Field Embedded Factorization Machine

Field Embedded Factorization Machine, or FEFM, is a factorization machine variant. For each field pair, FEFM introduces symmetric matrix embeddings along with the usual feature vector embeddings that are present in FM. Like FM, $v_{i}$ is the vector embedding of the $i^{t h}$ feature. However, unlike Field-Aware Factorization Machines (FFMs), FEFM doesn't explicitly learn field-specific feature embeddings. The learnable symmetric matrix $W_{F(i), F(j)}$ is the embedding for the field pair $F(i)$ and $F(j) .$ The interaction between the $i^{t h}$ feature and the $j^{t h}$ feature is mediated through $W_{F(i), F(j)} .$

$$ \phi(\theta, x)=\phi_{F E F M}((w, v, W), x)=w_{0}+\sum_{i=1}^{m} w_{i} x_{i}+\sum_{i=1}^{m} \sum_{j=i+1}^{m} v_{i}^{T} W_{F(i), F(j)} v_{j} x_{i} x_{j} $$

where $W_{F(i), F(j)}$ is a $k \times k$ symmetric matrix ( $k$ is the dimension of the feature vector embedding space containing feature vectors $v_{i}$ and $v_{j}$ ).

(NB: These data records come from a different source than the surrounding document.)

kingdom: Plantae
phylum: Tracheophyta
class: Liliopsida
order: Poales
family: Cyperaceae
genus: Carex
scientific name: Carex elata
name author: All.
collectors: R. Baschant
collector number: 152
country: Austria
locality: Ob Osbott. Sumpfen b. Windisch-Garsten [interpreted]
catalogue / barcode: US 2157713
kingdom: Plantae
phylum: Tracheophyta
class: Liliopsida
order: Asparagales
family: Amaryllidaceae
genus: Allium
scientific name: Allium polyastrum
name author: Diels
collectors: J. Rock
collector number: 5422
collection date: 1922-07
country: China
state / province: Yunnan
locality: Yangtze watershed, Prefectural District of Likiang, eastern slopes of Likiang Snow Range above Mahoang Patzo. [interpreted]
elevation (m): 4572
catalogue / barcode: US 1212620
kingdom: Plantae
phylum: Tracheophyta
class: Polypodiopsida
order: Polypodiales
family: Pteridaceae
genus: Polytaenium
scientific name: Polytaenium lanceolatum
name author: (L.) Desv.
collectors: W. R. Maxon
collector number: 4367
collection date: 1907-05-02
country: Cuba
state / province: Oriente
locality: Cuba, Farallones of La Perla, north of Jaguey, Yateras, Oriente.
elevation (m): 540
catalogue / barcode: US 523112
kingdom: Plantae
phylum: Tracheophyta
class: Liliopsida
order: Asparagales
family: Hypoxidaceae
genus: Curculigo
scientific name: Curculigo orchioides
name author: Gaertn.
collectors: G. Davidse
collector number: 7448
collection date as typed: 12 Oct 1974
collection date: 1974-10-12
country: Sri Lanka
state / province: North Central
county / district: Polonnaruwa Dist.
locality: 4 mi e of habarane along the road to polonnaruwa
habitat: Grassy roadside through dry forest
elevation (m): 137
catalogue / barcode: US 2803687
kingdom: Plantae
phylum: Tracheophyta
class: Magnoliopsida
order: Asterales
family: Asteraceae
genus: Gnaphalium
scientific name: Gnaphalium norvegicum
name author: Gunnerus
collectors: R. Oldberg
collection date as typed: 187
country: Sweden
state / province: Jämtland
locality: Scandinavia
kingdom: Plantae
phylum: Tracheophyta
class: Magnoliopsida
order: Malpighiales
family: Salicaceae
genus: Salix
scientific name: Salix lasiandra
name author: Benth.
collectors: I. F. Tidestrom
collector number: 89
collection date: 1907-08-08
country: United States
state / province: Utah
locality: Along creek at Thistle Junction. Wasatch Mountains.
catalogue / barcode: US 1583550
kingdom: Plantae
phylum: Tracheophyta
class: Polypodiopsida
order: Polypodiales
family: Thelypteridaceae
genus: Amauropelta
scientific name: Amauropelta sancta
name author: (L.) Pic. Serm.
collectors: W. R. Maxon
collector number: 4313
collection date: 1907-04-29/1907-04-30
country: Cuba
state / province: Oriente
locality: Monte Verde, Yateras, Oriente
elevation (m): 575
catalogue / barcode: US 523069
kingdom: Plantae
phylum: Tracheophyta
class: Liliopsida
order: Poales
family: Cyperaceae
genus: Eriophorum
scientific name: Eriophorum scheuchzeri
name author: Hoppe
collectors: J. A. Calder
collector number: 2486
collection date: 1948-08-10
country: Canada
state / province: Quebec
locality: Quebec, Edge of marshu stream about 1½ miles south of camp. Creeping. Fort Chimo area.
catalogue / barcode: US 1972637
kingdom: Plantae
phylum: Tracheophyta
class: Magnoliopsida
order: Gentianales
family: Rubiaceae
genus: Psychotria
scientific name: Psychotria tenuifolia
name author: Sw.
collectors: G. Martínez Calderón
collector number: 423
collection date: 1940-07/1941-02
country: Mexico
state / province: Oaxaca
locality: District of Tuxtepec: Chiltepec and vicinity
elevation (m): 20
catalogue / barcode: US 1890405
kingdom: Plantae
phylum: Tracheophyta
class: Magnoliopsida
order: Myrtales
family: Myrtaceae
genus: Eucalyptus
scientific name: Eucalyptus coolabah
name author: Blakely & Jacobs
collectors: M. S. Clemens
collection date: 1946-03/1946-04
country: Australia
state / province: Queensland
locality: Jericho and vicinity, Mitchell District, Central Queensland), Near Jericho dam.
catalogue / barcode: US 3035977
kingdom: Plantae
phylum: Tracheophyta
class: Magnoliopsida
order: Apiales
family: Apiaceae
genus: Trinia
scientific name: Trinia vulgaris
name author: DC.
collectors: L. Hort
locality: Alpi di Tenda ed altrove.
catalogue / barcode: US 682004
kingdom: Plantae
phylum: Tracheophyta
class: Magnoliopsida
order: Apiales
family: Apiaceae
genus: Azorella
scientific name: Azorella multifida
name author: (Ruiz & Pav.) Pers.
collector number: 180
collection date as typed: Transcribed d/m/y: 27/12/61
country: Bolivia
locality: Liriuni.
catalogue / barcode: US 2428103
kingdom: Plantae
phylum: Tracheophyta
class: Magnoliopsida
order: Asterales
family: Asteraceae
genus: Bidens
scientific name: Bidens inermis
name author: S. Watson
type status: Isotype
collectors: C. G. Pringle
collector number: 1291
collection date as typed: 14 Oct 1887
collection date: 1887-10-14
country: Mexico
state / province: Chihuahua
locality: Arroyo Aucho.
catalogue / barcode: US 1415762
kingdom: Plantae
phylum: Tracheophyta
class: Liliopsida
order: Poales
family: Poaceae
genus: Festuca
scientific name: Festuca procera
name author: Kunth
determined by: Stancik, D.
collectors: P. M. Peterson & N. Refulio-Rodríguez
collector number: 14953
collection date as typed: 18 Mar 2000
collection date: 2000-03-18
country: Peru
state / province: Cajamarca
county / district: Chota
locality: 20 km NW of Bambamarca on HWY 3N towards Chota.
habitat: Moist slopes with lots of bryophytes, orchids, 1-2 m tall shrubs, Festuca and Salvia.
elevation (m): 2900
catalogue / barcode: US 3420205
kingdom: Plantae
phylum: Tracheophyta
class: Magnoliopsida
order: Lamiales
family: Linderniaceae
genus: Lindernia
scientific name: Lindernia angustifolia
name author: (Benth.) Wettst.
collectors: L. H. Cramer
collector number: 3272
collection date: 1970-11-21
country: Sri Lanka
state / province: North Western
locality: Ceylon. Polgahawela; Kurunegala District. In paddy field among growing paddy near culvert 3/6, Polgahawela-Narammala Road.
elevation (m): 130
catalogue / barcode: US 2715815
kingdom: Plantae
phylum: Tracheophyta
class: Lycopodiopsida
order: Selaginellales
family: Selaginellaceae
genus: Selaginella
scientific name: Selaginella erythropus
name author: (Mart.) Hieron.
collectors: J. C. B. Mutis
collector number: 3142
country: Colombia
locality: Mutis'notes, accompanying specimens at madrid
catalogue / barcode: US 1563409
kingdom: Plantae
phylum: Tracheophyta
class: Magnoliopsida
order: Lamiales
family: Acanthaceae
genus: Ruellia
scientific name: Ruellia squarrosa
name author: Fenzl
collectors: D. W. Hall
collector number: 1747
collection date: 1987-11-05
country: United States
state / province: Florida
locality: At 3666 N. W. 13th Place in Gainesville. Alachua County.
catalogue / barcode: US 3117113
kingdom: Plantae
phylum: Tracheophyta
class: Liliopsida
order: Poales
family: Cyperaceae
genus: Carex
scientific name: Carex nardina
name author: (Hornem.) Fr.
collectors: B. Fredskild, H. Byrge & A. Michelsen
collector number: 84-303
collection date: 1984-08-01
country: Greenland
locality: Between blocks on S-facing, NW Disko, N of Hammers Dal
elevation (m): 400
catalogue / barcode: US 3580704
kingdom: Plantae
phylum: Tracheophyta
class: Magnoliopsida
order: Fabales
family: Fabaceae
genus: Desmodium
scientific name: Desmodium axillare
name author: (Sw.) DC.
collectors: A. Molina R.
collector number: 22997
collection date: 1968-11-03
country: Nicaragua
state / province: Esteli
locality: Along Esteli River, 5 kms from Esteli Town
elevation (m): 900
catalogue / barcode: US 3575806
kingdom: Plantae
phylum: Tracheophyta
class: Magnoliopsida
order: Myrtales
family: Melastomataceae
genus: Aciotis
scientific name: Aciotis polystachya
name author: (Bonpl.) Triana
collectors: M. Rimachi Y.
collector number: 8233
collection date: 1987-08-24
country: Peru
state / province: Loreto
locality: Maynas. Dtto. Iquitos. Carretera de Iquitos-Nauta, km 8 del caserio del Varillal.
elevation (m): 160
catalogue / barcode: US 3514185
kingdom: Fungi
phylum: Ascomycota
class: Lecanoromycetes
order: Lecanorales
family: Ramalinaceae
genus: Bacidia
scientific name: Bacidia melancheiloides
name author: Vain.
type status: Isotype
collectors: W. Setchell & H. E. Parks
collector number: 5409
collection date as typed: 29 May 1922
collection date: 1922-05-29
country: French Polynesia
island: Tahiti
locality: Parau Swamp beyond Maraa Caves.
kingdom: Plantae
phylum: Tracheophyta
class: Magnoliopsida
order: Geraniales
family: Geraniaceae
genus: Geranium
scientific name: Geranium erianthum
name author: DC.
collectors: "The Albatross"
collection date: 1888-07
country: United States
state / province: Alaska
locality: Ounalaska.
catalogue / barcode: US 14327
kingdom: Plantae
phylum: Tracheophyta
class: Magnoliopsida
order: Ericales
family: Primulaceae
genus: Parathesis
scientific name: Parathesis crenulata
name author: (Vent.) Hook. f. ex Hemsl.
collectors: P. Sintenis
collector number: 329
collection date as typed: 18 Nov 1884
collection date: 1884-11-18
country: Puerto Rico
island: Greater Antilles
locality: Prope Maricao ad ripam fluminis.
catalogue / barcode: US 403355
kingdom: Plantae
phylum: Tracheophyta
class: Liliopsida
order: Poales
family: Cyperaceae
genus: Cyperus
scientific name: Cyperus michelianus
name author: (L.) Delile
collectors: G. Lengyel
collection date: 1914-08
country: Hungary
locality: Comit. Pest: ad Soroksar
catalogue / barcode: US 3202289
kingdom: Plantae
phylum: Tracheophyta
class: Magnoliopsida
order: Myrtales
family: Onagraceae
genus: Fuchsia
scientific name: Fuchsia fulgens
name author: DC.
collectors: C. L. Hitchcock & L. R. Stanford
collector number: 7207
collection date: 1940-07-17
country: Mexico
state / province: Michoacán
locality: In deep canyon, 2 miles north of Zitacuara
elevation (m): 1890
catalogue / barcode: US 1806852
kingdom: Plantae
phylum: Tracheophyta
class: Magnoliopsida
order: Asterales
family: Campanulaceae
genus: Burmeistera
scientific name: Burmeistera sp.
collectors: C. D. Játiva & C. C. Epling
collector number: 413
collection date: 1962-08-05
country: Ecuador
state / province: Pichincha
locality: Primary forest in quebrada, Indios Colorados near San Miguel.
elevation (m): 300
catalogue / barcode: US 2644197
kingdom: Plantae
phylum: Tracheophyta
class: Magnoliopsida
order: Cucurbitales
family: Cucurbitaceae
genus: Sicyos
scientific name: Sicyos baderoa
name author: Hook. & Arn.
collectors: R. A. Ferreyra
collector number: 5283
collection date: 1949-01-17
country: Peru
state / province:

The symmetric property of the learnable matrix $W_{F(i), F(j)}$ is ensured by reparameterizing $W_{F(i), F(j)}$ as $U_{F(i), F(j)}+$ $U_{F(i), F(j)}^{T}$, where $U_{F(i), F(j)}^{T}$ is the transpose of the learnable matrix $U_{F(i), F(j)} .$ Note that $W_{F(i), F(j)}$ can also be interpreted as a vector transformation matrix which transforms a feature embedding when interacting with a specific field.